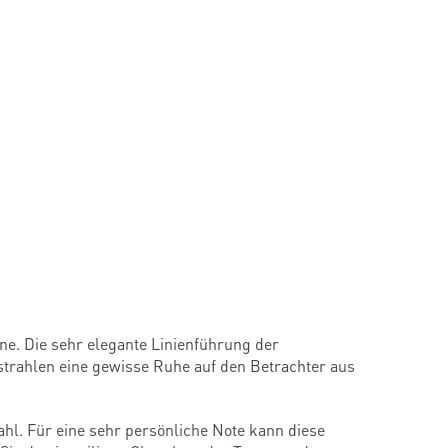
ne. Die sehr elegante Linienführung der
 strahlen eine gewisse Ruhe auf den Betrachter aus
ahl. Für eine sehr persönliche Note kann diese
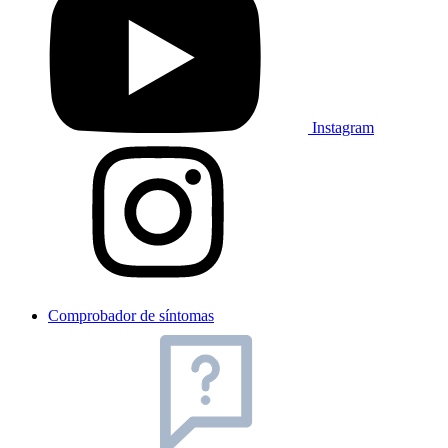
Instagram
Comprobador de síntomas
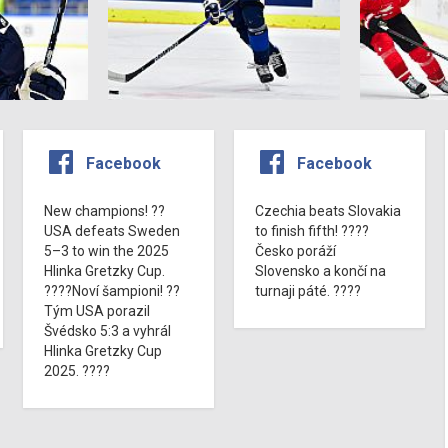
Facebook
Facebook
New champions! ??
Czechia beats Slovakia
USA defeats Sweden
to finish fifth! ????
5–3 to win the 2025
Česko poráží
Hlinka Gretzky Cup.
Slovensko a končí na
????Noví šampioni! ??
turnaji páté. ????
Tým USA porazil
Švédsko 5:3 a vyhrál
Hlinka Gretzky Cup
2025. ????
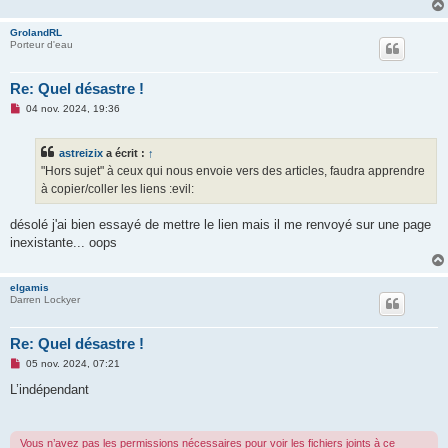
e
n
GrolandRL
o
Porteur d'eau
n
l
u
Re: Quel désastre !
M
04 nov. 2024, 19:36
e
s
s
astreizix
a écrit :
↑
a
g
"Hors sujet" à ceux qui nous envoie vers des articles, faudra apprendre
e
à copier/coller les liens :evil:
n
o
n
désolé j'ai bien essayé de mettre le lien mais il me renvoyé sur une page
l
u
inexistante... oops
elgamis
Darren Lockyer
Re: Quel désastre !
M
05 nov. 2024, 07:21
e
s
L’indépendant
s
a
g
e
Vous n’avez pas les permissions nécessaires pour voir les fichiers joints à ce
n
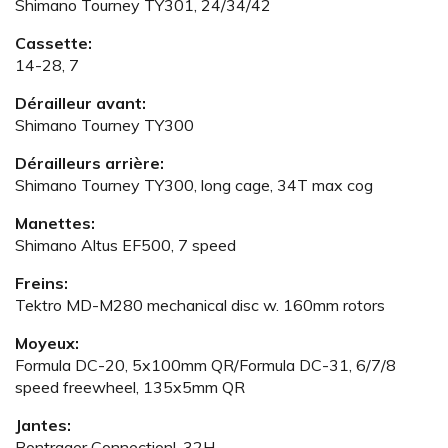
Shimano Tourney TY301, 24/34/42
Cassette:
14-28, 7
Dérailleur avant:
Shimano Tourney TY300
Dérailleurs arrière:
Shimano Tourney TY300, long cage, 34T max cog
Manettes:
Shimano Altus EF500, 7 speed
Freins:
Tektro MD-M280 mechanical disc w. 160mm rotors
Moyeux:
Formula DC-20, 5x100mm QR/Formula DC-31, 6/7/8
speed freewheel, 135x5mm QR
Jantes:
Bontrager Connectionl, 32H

○ ○ ○ ○ ○

Instructions to follow: Copy out every line in the entries above that contains the word "speed".

Task solution:
Shimano Altus EF500, 7 speed
speed freewheel, 135x5mm QR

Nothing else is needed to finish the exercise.